1920 saw a return of the Games after World War I. The games were selected in 1916 to be held in Berlin, Germany, but with the Germans being the aggressors, the games did not return to them. Budapest, Hungary was chosen initially as the host site, but it was settled on Antwerp since Austria-Hungary were allies of the Germans.
After the successful 1912 Games, these games returned to a drawn out schedule. The Games opened in April and lasted up through September. There were 2,626 athletes participating in this Olympiad, with the United States capturing the most medals with 41g, 27s, 27b.
This Olympiad saw several records and the implementation of the Olympic Oath, the flying of the Olympic flag, and the release of doves as a symbol of peace. In one of the more unique moments the finals of one of the sailing events was moved to the Netherlands, as the only competitors in the event were Dutch.

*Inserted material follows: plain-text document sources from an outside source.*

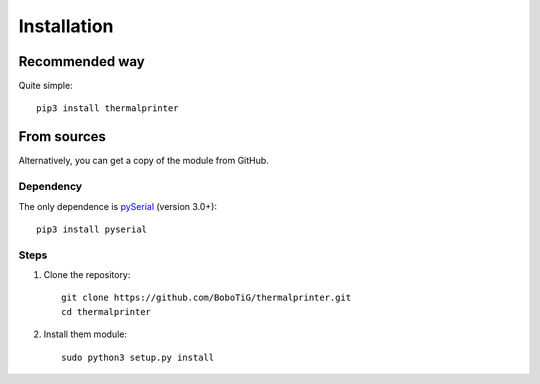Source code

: ============
Installation
============

Recommended way
===============

Quite simple::

    pip3 install thermalprinter


From sources
============

Alternatively, you can get a copy of the module from GitHub.

Dependency
----------

The only dependence is `pySerial <https://github.com/pyserial/pyserial>`_ (version 3.0+)::

    pip3 install pyserial


Steps
-----

1. Clone the repository::

    git clone https://github.com/BoboTiG/thermalprinter.git
    cd thermalprinter

2. Install them module::

    sudo python3 setup.py install
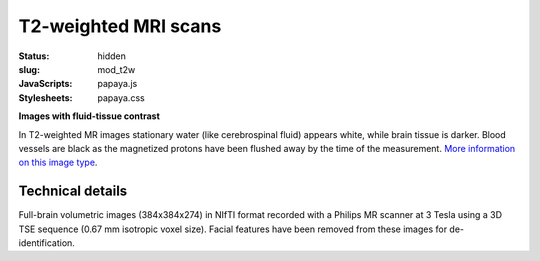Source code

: T2-weighted MRI scans
*********************

:status: hidden
:slug: mod_t2w
:JavaScripts: papaya.js
:Stylesheets: papaya.css

**Images with fluid-tissue contrast**

In T2-weighted MR images stationary water (like cerebrospinal fluid) appears
white, while brain tissue is darker. Blood vessels are black as the magnetized
protons have been flushed away by the time of the measurement.
`More information on this image type 
<http://en.wikipedia.org/wiki/Spin-spin_relaxation_time>`_.

.. raw:: html

  <script type="text/javascript">
      var params = [];
      params["worldSpace"] = false;
      params["images"] = ["/data/t2w.nii.gz"];
      params["expandable"] = true;
      params["kioskMode"] = true;
      params["t2w.nii.gz"] = {"min": 0, "max": 150};
  </script>

  <div class="row">
    <div class="col-md-12">
      <div class="papaya-preview" data-params="params">
        <img class="img-responsive"
             src="/pics/mod_t2w_viewer_preview.jpg"
             title="Click to load interactive viewer"
             alt="T2-weighted example image"
             onclick="$(this.parentNode).addClass('papaya'); papaya.Container.startPapaya(); this.parentNode.removeChild(this);" />
      </div>
    </div><!-- /.col-md-12 -->
  </div><!-- /.row -->


Technical details
=================

Full-brain volumetric images (384x384x274) in NIfTI format recorded with a
Philips MR scanner at 3 Tesla using a 3D TSE sequence (0.67 mm isotropic
voxel size). Facial features have been removed from these images for
de-identification.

Finland’s Paavo Nurmi won the 10,000 and 8,000 cross country events, adding another silver and a team gold in cross country to help derail the United States dominance of athletic events.

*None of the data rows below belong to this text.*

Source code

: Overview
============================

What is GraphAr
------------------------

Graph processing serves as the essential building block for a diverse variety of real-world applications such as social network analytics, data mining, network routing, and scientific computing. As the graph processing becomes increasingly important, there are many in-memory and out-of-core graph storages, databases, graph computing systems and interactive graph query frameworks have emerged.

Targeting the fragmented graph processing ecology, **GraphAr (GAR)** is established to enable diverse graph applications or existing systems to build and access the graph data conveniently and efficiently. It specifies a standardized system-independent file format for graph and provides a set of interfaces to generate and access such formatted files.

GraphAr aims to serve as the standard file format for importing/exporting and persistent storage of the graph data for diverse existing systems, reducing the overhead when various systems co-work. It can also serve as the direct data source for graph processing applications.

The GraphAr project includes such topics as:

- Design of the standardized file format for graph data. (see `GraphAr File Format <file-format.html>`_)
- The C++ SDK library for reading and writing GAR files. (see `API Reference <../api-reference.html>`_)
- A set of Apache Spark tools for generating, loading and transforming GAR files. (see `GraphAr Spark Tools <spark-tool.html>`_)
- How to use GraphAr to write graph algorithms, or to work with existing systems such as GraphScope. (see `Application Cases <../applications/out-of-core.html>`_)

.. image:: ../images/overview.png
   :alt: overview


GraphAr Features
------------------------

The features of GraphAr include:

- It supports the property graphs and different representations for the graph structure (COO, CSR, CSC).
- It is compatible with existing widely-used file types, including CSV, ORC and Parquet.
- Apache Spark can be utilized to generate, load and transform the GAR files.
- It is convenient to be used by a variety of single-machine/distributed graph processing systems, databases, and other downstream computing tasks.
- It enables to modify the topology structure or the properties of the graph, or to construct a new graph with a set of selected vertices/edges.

These Games also featured a week of winter sports with figure skating last contested at the 1908 Games and ice hockey making its debut.

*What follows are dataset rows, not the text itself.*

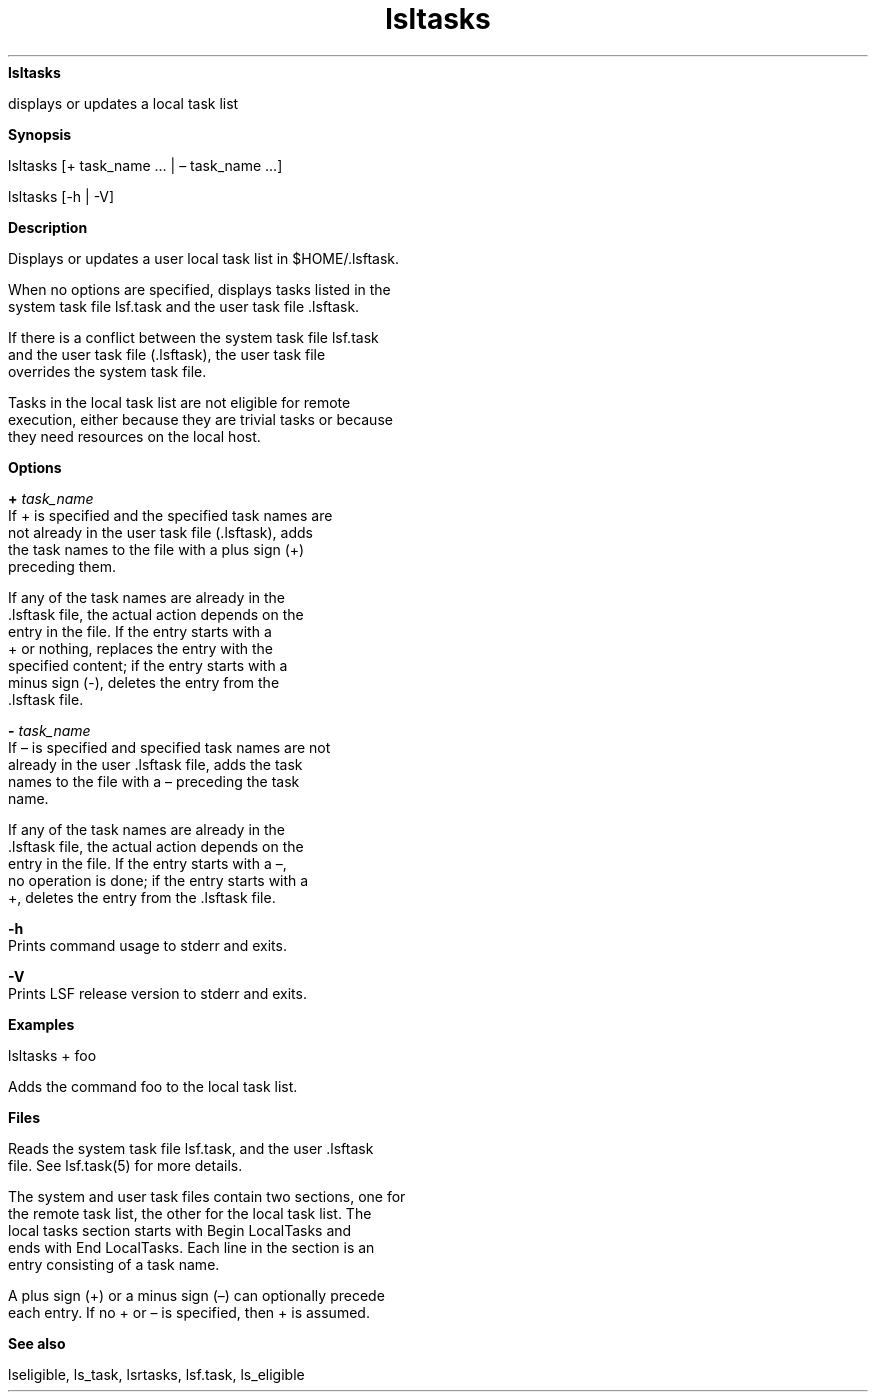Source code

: 
.ad l

.ll 72

.TH lsltasks 1 September 2009" "" "Platform LSF Version 7.0.6"
.nh
\fBlsltasks\fR
.sp 2
   displays or updates a local task list
.sp 2

.sp 2 .SH "Synopsis"
\fBSynopsis\fR
.sp 2
lsltasks [+ task_name ... | – task_name ...]
.sp 2
lsltasks [-h | -V]
.sp 2 .SH "Description"
\fBDescription\fR
.sp 2
   Displays or updates a user local task list in $HOME/.lsftask.
.sp 2
   When no options are specified, displays tasks listed in the
   system task file lsf.task and the user task file .lsftask.
.sp 2
   If there is a conflict between the system task file lsf.task
   and the user task file (.lsftask), the user task file
   overrides the system task file.
.sp 2
   Tasks in the local task list are not eligible for remote
   execution, either because they are trivial tasks or because
   they need resources on the local host.
.sp 2 .SH "Options"
\fBOptions\fR
.sp 2
   \fB+ \fItask_name\fB\fR
.br
               If + is specified and the specified task names are
               not already in the user task file (.lsftask), adds
               the task names to the file with a plus sign (+)
               preceding them.
.sp 2
               If any of the task names are already in the
               .lsftask file, the actual action depends on the
               entry in the file. If the entry starts with a
               \fR+\fR or nothing, replaces the entry with the
               specified content; if the entry starts with a
               minus sign (-), deletes the entry from the
               .lsftask file.
.sp 2
   \fB- \fItask_name\fB\fR
.br
               If – is specified and specified task names are not
               already in the user .lsftask file, adds the task
               names to the file with a – preceding the task
               name.
.sp 2
               If any of the task names are already in the
               .lsftask file, the actual action depends on the
               entry in the file. If the entry starts with a –,
               no operation is done; if the entry starts with a
               +, deletes the entry from the .lsftask file.
.sp 2
   \fB-h \fR
.br
               Prints command usage to stderr and exits.
.sp 2
   \fB-V \fR
.br
               Prints LSF release version to stderr and exits.
.sp 2 .SH "Examples"
\fBExamples\fR
.sp 2
   \fR\fRlsltasks + foo\fR\fR
.sp 2
   Adds the command \fRfoo\fR to the local task list.
.sp 2 .SH "Files"
\fBFiles\fR
.sp 2
   Reads the system task file lsf.task, and the user .lsftask
   file. See lsf.task(5) for more details.
.sp 2
   The system and user task files contain two sections, one for
   the remote task list, the other for the local task list. The
   local tasks section starts with \fRBegin LocalTasks\fR and
   ends with \fREnd LocalTasks\fR. Each line in the section is an
   entry consisting of a task name.
.sp 2
   A plus sign (+) or a minus sign (–) can optionally precede
   each entry. If no + or – is specified, then + is assumed.
.sp 2 .SH "See also"
\fBSee also\fR
.sp 2
   lseligible, ls_task, lsrtasks, lsf.task, ls_eligible
.sp 2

Twenty-nine nations participated, one more than the 1912 Games. During the Games, the Olympic Organizing Committee went bankrupt, and no official report of the Games was created. The documentation was undertaken by the Belgian Olympic Committee headquartered in Brussels.
After this Olympiad the Games would be divided into a Summer and Winter Games, both contested in the same year, and traditionally with the same host country. The Games would return to Paris in 1924 for the Summer Games, and Chamonix would be the host site of the Winter Games.